**SUPPLIED ENTRIES:**
▼

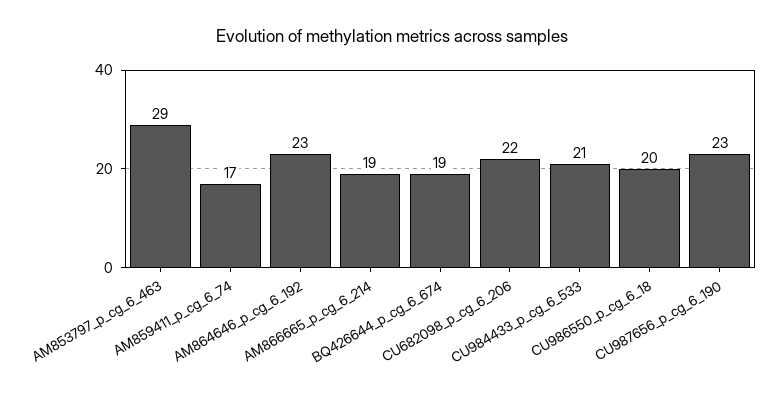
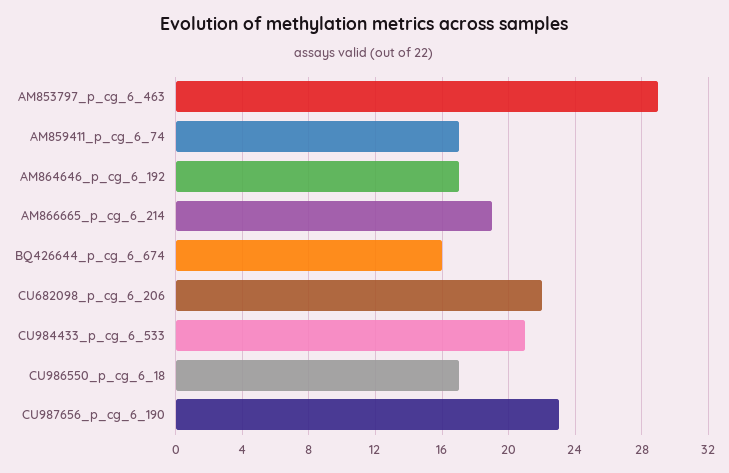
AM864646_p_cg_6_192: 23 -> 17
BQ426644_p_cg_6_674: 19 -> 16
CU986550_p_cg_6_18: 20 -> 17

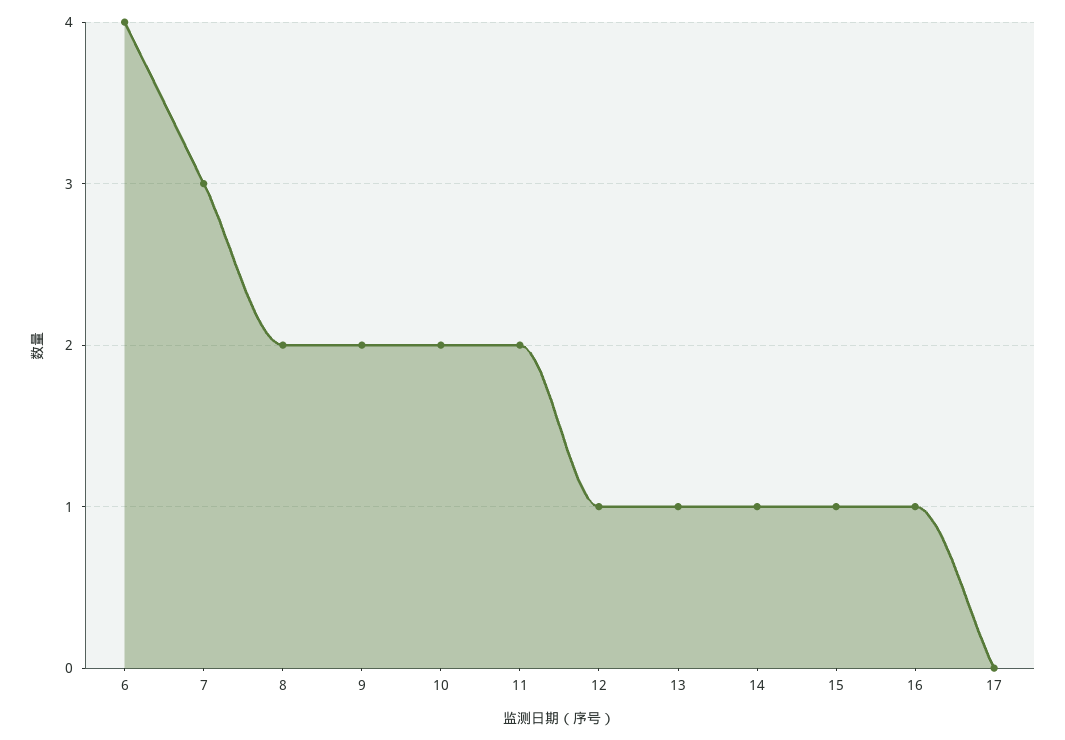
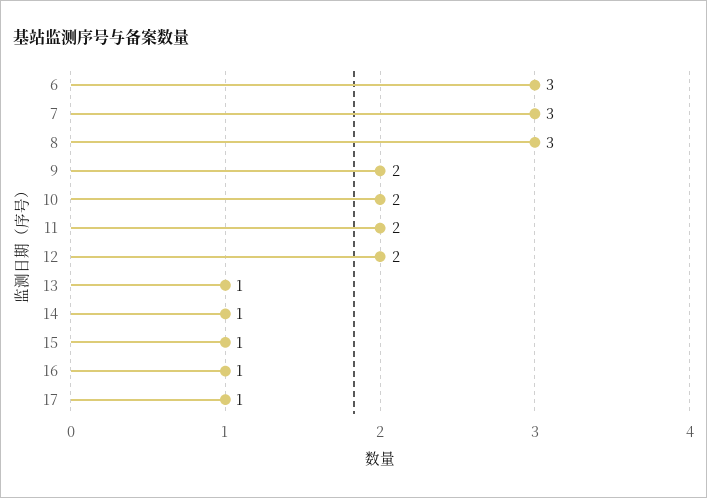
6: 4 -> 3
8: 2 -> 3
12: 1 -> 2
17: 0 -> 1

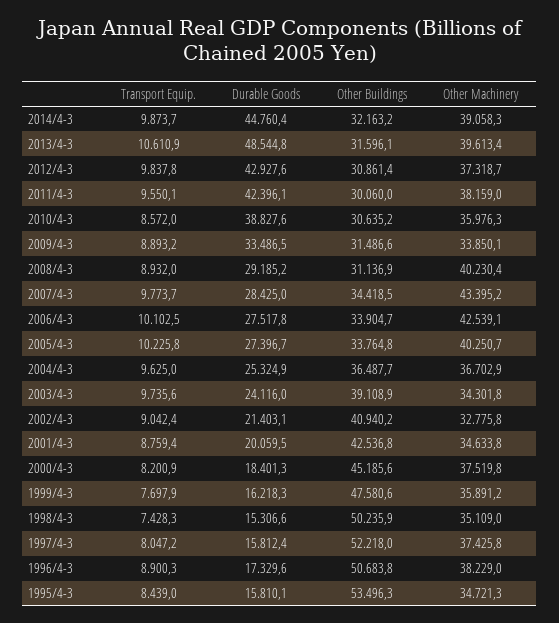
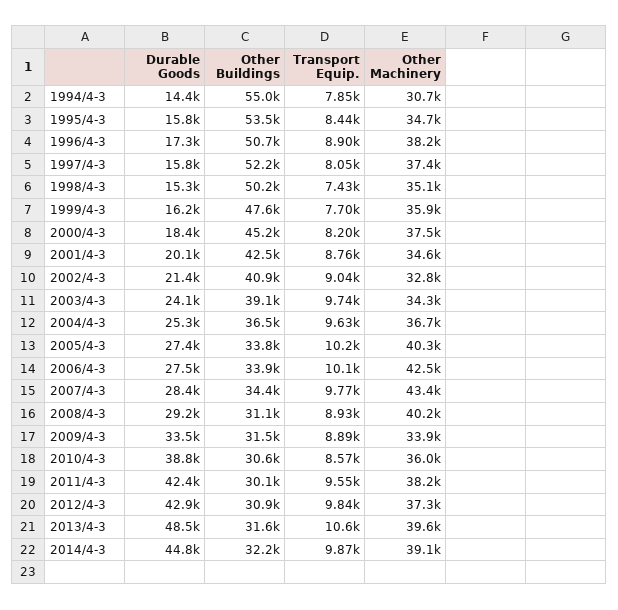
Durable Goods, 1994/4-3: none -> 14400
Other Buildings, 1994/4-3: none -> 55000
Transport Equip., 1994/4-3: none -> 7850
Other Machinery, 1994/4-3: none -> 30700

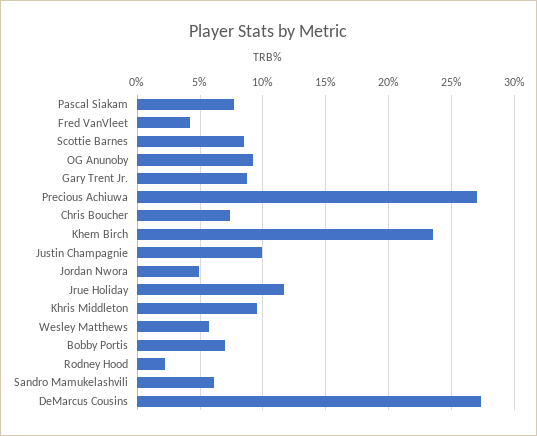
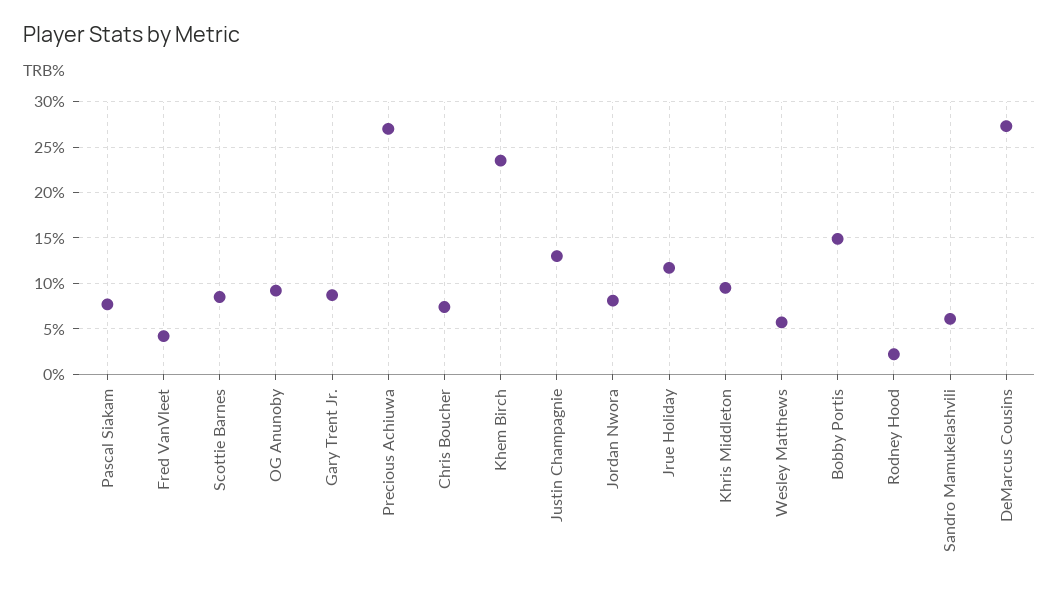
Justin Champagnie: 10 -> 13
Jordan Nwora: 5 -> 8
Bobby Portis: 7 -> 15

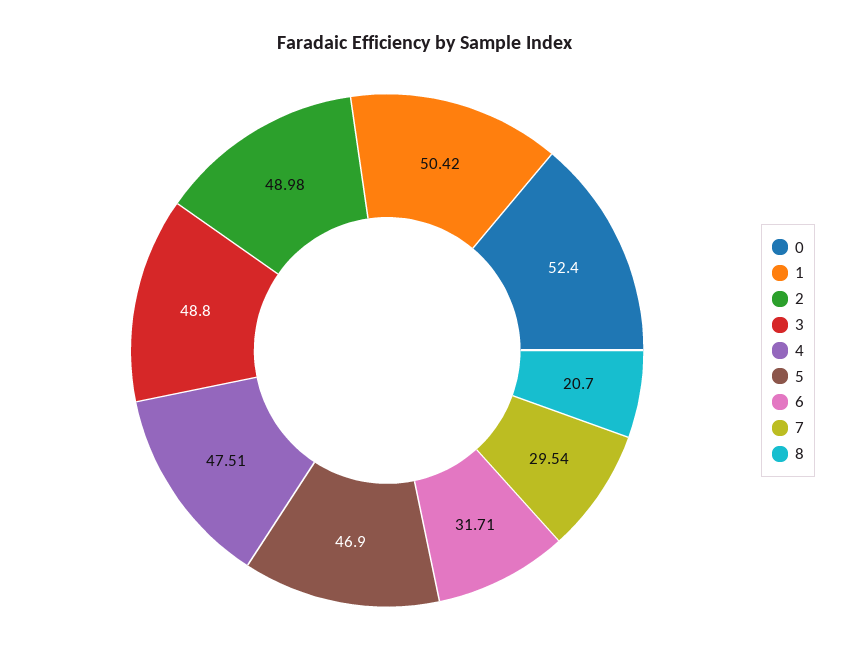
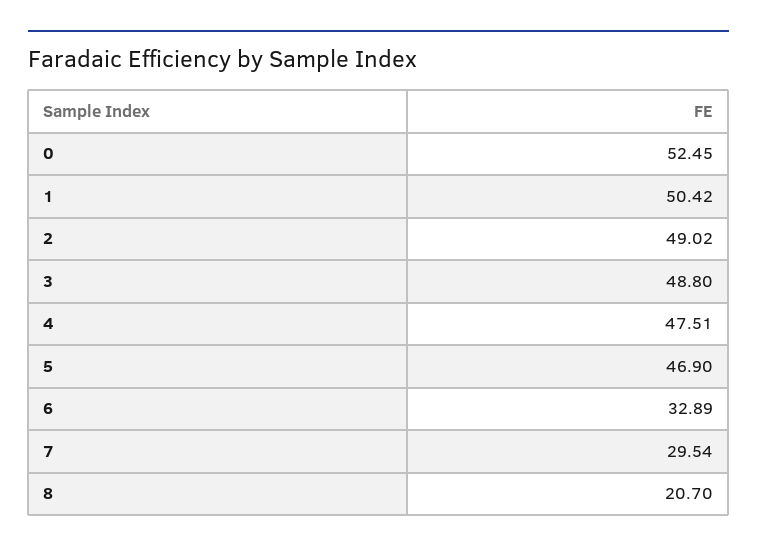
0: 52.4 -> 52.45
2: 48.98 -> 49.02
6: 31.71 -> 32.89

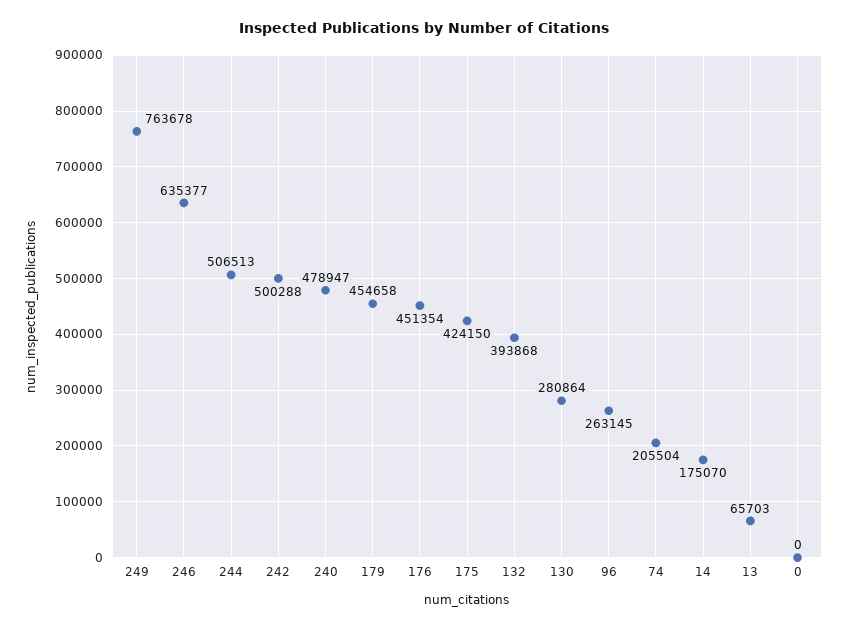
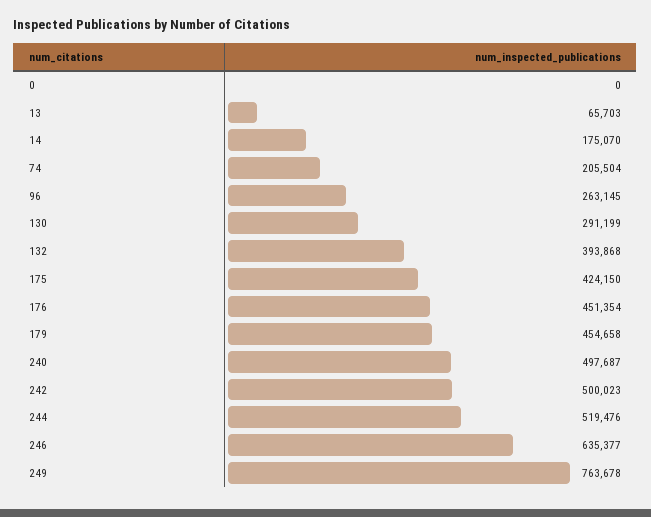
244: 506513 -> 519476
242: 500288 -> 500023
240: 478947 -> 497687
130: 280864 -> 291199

▲

**WHAT IS REQUIRED:** Please copy out the whole listing exactly, minus its pictures.

**FINAL ANSWER:**
AM864646_p_cg_6_192: 23 -> 17
BQ426644_p_cg_6_674: 19 -> 16
CU986550_p_cg_6_18: 20 -> 17

6: 4 -> 3
8: 2 -> 3
12: 1 -> 2
17: 0 -> 1

Durable Goods, 1994/4-3: none -> 14400
Other Buildings, 1994/4-3: none -> 55000
Transport Equip., 1994/4-3: none -> 7850
Other Machinery, 1994/4-3: none -> 30700

Justin Champagnie: 10 -> 13
Jordan Nwora: 5 -> 8
Bobby Portis: 7 -> 15

0: 52.4 -> 52.45
2: 48.98 -> 49.02
6: 31.71 -> 32.89

244: 506513 -> 519476
242: 500288 -> 500023
240: 478947 -> 497687
130: 280864 -> 291199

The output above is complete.